He named trade and infrastructure as areas where he saw a good chance of accomplishing progress with Trump, while warning that the White House’s “Wall Street wing” could hijack the trade agenda and that the AFL-CIO’s support on infrastructure would depend on inclusion of labor protections and investment of significant public dollars.
Trump’s election worsened what was already a crisis moment for the AFL-CIO as well as the broader labor movement. Union membership fell in 2016 to 10.7 percent of the workforce, a record low that follows a decadelong decline.
From his first days in office, Trump has sought to enlist union support even as he’s maintained his commitment to anti-union policies like right-to-work laws banning mandatory fees. The AFL-CIO’s unions, which have long held conflicting views on how to defend and deploy their clout, have taken divergent approaches to the new reality.

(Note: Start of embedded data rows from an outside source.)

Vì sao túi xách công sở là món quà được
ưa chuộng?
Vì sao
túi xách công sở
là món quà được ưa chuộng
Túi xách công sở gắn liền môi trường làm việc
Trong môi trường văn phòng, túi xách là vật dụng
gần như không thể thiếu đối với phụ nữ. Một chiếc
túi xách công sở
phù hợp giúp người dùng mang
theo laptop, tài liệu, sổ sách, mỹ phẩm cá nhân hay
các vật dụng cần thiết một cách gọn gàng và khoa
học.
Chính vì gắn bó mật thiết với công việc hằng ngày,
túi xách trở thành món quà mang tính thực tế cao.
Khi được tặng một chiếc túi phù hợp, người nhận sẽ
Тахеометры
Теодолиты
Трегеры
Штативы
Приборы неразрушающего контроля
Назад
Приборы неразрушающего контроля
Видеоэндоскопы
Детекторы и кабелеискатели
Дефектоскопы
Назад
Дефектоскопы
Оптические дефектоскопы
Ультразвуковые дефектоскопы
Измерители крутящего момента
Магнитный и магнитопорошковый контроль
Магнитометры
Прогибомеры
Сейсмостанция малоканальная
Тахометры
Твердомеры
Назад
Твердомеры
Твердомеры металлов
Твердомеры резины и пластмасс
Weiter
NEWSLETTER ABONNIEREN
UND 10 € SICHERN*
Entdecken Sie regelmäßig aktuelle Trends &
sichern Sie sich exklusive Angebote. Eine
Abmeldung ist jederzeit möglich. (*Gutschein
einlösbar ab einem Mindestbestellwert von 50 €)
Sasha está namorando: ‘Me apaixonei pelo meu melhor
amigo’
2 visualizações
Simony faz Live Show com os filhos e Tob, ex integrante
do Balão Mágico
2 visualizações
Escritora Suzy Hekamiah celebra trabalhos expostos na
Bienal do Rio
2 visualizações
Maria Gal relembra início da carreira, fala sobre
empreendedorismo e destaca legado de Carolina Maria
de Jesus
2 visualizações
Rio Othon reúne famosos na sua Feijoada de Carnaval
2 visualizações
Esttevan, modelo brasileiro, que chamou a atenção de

Labor leaders expect Trump’s Supreme Court nominee Neil Gorsuch will provide the fifth vote necessary to ban mandatory union fees throughout the public sector, where about half of union members now work. Trumka said the AFL-CIO has developed contingency plans for the potential loss of funds from an adverse Supreme Court ruling, and takes the threat of a private sector right-to-work bill seriously as well.
The AFL-CIO has already moved to cut costs, dismissing several dozen staff last month as part of a restructuring that Trumka said includes dropping some activities like recruiting and training political candidates, and dissolving standalone departments like the federation’s safety department, with some functions shifted elsewhere.
Trumka said the labor leaders on the federation’s 53-member executive council, who met in Texas this month, coalesced behind plans to emphasize their focus on good jobs and to work together on priority campaigns. Among the first are resisting Mondelez International shift of jobs from a unionized Chicago bakery to Mexico, and fighting state and national right-to-work laws – including an effort to identify states where existing right-to-work laws could be repealed, something that hasn’t been accomplished successfully in the past 50fifty years.
The consensus, said Trumka, was that “unless we really change, and focus on our priorities, we’re not going to be able to ultimately drill our way back.”